[Exercise instructions]: Starting at the line that contains "right hip: (158, 108)" and stopping at the line that contains "left front paw: (165, 180)", restate each line of the records below exactly. Omit the pictures.

** Opening Source data block **

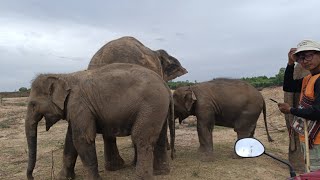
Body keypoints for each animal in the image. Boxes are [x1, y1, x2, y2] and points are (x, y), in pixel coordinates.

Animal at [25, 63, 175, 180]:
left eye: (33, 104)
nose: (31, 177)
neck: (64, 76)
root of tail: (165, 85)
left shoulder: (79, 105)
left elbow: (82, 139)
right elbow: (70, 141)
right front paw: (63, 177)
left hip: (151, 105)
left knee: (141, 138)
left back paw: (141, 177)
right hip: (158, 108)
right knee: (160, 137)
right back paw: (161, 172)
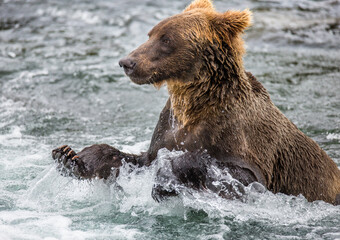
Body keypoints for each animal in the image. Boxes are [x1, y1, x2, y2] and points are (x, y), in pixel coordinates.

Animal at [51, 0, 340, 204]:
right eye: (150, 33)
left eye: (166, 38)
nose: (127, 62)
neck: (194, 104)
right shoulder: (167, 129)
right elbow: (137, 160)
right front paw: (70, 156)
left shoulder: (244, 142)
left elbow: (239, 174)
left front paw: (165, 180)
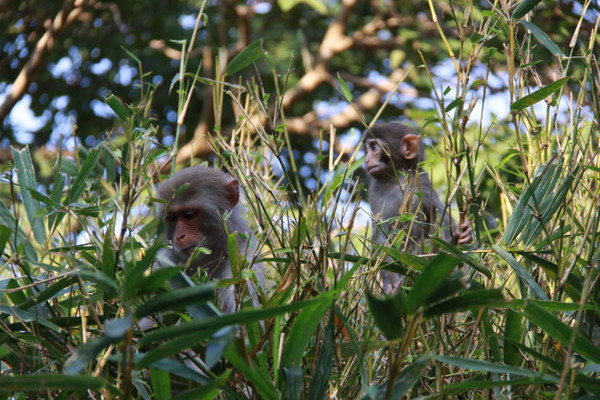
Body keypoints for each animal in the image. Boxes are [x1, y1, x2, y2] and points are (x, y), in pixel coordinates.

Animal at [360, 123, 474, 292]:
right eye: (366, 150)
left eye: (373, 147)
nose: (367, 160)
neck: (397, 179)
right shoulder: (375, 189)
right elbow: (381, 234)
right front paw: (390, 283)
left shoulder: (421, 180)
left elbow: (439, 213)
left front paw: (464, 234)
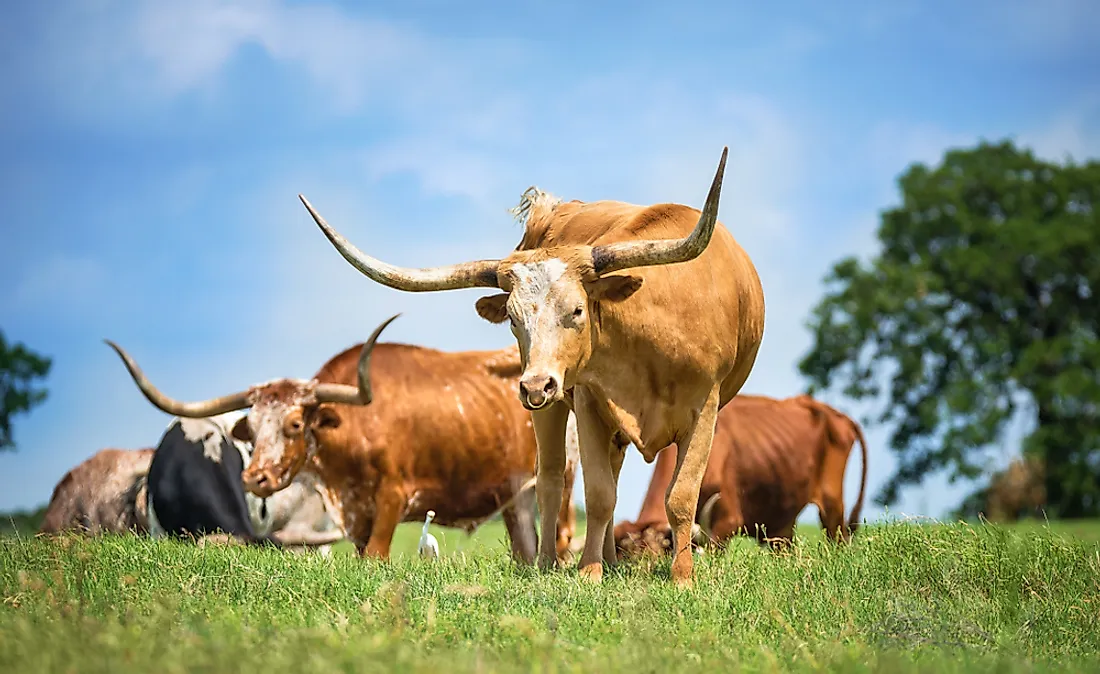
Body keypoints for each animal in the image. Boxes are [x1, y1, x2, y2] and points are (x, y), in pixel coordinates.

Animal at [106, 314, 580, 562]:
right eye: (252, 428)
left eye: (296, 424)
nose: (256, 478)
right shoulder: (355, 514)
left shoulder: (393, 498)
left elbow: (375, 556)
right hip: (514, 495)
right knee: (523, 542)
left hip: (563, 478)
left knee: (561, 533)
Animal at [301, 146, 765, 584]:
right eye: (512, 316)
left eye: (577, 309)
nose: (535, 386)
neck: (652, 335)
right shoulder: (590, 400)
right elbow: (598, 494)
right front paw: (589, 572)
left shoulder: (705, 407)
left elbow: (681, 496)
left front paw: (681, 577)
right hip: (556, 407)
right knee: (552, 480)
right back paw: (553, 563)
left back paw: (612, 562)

** Closing Source data block **
** Opening Source data block **

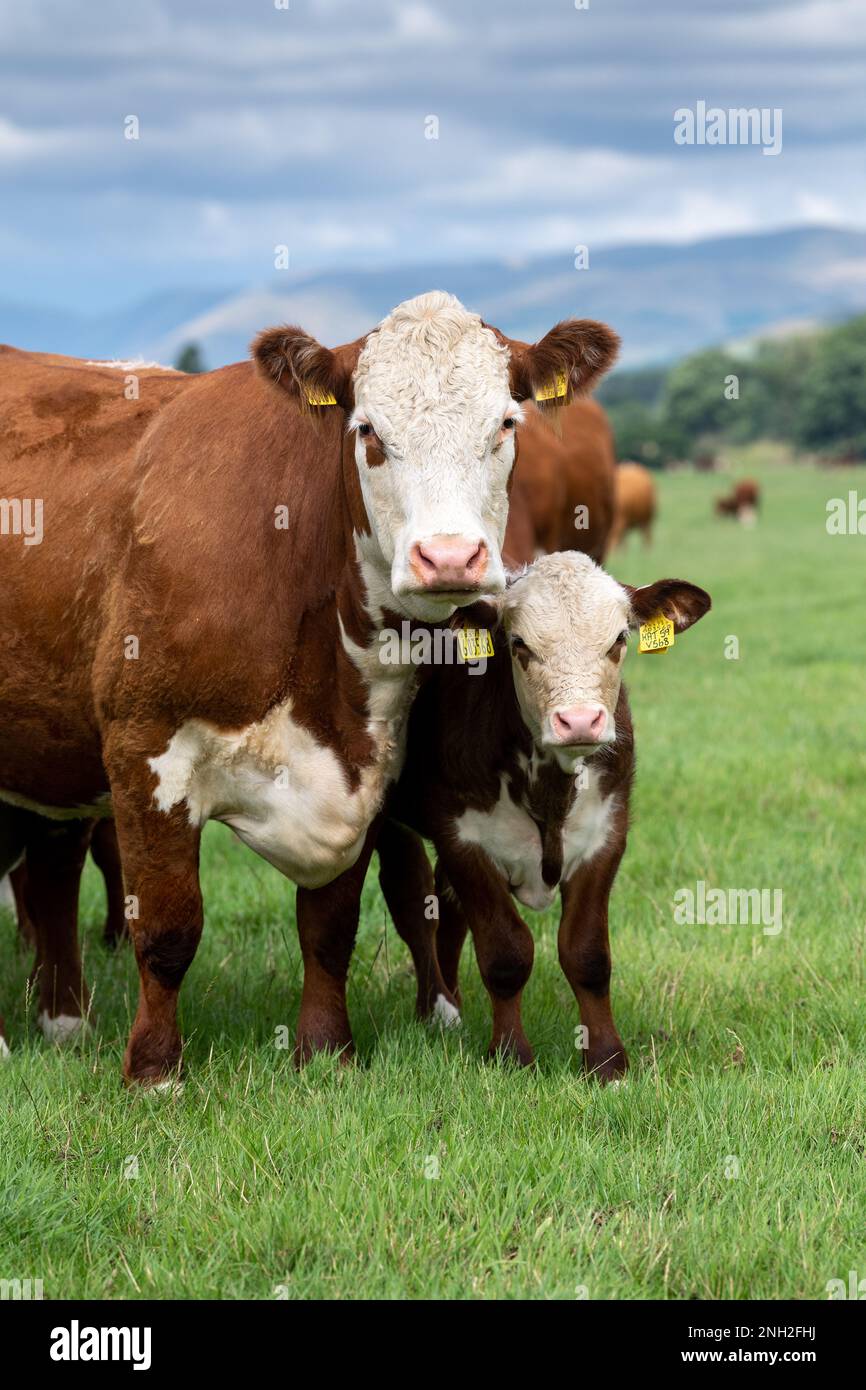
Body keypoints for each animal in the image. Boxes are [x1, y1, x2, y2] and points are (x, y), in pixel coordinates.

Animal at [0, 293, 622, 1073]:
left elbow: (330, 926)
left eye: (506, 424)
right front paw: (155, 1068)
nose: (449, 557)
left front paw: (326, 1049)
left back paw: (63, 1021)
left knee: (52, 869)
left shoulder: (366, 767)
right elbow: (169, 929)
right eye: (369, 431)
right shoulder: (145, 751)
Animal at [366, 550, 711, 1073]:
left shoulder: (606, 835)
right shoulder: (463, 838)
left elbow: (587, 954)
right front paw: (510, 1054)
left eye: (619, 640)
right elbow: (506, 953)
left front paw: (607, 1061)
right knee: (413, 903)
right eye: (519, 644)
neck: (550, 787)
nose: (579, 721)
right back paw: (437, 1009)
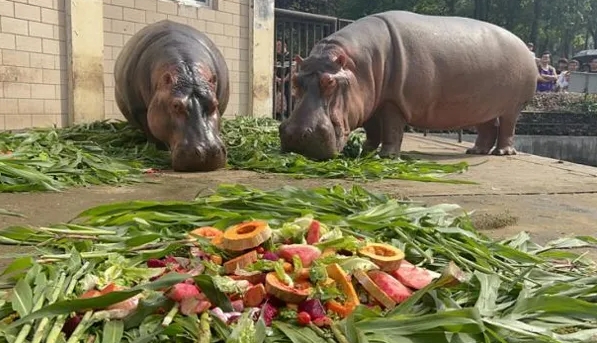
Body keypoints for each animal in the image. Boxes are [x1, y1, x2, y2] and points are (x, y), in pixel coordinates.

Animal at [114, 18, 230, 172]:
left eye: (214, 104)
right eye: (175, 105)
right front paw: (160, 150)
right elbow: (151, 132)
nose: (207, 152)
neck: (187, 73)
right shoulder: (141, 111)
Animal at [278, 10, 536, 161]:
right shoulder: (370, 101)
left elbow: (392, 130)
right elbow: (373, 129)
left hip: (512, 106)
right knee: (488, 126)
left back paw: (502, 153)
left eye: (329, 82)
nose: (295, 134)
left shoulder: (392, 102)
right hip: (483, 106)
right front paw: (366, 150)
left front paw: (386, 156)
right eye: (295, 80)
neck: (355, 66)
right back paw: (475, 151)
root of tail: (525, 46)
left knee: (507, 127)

** Closing Source data block **

[Exercise output]:
right hip: (158, 108)
right knee: (160, 137)
right back paw: (161, 172)
Body keypoints for each animal in the image. Boxes are [x1, y1, x2, y2] and points are (x, y), in pixel coordinates.

Animal at [51, 0, 340, 204]:
right eye: (150, 33)
left eye: (166, 38)
nose: (127, 62)
neck: (194, 104)
right shoulder: (167, 129)
right elbow: (137, 160)
right front paw: (70, 156)
left shoulder: (244, 142)
left elbow: (239, 174)
left front paw: (165, 180)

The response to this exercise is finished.